I think – and this is where I reveal my true feelings about dogs – that it’s something deeper. I think it’s Hunter’s own chosen purpose. I believe that dogs all need a purpose. They may be taught their job, and that becomes the purpose, or they will choose it themselves. Wherever it originates, dogs need the satisfaction of a job well done, and once chosen, they will do it until their last breath.
In Hunter’s case, you can look into those dark eyes and see for miles. He’s always looking back with more depth, an almost apelike sense of intelligence, and profound wisdom than you would ever expect. Back up a couple of feet and that sense disappears behind the cartoon curiosity of his perked ears. Back up some more and he becomes a dark guardian of the house (unless you knew better, of course). But up close, you can’t shake the sense that he’s a dog of carefully considered means.
Also in Hunter’s case, that purpose is very easy to see. His purpose is Sharon. They look out for each other, and he takes his side of the bargain as seriously as she does. Maybe more. When I first appeared on the scene, he was protecting her from me, that threatening male two-legger stealing attention from him. At the time, he was second fiddle to an older dog named Austin, and honestly, he was good with that. Hunter has never been a lead from the front kind of dog. He only took over when Austin was asleep, but it was clear that he wasn’t going to trust me easily. In fact, it took almost two years and Austin’s demise for him to realize we were on the same team, “Team Look Out for Sharon.” Once he figured it out, his brow unfurrowed (less full time pressure for him), and we became close friends. Make no mistake, though. He will always choose Sharon over me. He proves it every day.

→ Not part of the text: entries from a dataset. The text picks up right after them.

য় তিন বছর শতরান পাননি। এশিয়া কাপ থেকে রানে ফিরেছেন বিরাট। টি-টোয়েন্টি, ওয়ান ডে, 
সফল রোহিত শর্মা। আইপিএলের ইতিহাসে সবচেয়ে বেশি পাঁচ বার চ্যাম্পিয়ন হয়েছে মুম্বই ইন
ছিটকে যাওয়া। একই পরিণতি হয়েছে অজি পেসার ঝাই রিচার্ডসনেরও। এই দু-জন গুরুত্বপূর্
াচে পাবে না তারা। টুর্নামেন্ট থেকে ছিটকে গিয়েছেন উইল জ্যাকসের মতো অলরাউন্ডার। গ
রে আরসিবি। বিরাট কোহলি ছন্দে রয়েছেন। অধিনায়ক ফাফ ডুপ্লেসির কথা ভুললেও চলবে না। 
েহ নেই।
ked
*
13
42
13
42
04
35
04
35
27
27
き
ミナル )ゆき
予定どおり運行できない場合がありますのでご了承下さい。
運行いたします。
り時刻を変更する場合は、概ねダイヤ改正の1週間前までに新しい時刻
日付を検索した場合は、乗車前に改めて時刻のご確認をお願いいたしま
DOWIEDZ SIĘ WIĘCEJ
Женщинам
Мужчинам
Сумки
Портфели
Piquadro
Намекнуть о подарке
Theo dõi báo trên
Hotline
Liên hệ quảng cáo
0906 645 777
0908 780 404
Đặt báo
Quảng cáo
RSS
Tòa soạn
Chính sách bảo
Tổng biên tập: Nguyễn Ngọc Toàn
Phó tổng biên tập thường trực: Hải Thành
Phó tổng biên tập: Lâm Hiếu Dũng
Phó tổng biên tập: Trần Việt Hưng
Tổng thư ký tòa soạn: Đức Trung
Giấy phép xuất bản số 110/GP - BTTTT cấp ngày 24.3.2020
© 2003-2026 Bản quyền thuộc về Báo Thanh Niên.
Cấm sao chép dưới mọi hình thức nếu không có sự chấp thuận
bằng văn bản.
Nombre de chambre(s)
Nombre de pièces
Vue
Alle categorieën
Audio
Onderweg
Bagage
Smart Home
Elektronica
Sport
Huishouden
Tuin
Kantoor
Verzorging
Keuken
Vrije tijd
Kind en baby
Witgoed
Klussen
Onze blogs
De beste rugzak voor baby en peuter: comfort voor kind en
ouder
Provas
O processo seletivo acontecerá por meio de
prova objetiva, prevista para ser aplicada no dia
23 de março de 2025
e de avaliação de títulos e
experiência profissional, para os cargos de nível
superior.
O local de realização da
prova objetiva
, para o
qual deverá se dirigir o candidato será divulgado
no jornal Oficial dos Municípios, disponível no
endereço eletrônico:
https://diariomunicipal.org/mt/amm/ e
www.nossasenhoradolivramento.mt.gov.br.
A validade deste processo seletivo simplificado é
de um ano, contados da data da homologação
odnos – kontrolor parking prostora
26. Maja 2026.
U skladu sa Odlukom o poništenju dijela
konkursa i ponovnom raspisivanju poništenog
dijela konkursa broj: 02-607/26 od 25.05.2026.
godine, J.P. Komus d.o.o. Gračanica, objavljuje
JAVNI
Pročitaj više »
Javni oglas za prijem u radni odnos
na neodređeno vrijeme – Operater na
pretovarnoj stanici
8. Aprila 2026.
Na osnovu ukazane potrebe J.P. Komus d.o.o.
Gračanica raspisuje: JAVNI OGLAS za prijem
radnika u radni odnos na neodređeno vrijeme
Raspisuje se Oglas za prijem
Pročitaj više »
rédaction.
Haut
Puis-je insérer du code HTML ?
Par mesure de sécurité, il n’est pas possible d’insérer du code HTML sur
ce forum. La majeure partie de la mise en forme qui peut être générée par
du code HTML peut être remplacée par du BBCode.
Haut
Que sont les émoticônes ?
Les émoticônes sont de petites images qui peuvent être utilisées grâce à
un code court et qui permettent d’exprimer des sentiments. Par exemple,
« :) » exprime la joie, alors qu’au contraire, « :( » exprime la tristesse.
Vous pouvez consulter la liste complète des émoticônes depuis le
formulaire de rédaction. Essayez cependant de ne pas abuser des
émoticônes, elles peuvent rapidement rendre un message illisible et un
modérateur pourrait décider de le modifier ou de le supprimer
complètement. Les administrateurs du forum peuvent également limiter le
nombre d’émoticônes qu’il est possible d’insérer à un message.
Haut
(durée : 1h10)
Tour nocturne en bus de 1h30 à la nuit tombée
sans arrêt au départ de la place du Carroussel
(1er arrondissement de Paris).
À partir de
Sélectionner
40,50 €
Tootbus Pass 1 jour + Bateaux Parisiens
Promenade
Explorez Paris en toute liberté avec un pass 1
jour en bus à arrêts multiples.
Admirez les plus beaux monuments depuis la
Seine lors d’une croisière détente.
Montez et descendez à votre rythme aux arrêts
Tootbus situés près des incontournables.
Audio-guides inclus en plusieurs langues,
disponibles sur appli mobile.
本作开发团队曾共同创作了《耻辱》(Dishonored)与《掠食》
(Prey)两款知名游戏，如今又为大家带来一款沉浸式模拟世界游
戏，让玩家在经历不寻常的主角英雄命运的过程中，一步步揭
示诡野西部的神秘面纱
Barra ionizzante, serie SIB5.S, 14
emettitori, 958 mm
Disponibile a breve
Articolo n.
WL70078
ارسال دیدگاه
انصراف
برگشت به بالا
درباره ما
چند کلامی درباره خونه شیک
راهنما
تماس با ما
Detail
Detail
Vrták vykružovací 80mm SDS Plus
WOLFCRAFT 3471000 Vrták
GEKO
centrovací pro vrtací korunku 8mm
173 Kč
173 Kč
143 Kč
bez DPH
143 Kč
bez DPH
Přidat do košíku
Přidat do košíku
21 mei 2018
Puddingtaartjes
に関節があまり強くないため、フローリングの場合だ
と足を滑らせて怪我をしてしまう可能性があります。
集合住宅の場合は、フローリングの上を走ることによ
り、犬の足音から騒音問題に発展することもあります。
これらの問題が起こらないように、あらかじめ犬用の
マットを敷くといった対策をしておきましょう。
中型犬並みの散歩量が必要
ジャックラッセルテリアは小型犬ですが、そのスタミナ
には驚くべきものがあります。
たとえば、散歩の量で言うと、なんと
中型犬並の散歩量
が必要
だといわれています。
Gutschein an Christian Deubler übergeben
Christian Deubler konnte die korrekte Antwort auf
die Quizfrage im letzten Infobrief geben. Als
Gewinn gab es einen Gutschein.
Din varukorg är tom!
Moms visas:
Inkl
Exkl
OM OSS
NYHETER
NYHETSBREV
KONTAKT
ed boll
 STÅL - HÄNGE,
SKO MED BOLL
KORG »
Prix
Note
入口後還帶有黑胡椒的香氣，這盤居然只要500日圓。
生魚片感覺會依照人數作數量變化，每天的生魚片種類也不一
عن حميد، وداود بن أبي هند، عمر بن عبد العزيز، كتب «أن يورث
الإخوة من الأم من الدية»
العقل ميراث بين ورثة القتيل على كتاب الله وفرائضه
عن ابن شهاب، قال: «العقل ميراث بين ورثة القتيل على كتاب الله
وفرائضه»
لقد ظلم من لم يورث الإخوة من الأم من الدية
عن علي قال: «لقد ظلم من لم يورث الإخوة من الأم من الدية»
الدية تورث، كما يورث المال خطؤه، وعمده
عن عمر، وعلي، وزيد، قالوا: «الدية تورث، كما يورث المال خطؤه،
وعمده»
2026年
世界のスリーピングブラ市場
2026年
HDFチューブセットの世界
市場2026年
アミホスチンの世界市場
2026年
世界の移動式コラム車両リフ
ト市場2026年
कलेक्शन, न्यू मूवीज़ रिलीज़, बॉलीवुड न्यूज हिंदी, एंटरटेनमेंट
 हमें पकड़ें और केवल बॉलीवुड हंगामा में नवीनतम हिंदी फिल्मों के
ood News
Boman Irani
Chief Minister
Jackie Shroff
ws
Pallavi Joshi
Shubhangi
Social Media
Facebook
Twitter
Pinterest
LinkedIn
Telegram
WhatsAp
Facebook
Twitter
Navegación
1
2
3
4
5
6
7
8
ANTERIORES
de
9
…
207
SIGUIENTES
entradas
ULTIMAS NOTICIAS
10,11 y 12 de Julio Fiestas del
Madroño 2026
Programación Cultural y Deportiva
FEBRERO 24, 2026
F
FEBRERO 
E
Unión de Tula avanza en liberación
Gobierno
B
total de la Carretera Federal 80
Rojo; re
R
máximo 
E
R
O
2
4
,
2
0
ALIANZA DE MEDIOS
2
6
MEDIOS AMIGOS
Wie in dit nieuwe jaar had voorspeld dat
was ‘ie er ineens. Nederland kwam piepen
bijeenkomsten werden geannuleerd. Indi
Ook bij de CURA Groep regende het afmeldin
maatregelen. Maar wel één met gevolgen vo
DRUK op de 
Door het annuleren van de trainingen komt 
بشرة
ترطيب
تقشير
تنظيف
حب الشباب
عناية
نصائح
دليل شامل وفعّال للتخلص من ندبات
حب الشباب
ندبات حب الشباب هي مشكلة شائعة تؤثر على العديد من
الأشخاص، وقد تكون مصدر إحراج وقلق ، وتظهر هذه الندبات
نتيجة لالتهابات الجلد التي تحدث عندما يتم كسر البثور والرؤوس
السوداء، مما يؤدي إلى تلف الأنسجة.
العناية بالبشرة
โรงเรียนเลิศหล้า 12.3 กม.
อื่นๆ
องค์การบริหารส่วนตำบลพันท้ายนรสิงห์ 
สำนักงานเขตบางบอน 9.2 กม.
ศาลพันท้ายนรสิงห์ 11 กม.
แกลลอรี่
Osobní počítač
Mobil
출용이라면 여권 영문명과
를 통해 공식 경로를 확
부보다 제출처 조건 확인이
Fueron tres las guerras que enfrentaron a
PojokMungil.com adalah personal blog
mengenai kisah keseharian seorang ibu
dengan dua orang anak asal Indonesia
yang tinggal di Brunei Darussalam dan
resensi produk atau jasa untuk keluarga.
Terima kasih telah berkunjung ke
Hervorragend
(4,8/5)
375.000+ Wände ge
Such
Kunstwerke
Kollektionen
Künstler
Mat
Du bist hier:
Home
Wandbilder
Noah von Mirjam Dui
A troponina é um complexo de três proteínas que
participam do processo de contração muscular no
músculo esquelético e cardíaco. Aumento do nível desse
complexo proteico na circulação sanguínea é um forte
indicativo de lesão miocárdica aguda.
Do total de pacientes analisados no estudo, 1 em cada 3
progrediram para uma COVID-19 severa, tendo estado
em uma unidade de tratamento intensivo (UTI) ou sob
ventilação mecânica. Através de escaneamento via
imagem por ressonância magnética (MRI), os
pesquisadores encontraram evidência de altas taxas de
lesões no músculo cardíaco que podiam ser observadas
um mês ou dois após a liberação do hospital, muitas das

Just this morning, Sharon was in the shower, and Hunter was sprawled in the hallway, physically blocking the bathroom door. At night, he sleeps within ten feet of her, alternating between his warm bed and the cool hardwood floor. When she is away on a business trip, he sleeps by the front door, waiting in case she should return. He will not get in the car until he is absolutely sure she is getting in the same car, and he will not get out until she does. Even then he will ignore the door I have opened for him until he is sure he can get to her from that side of the car. If his leash is in her hand, he treats those pesky skateboarders as the threats they apparently are. If I have his leash, he figures it’s my job, and he relaxes into the sacred duty of marking shrubs for future generations.
I could list a thousand more example of his devotion to his person in the form of Sharon, but the real question at hand is simply this: Against all the physical odds, Hunter is still kicking, and still clearly feeling good about life. How much of that is imbued in his self chosen purpose in life? How much is the simple fact that he knows he can still do his job and do it well?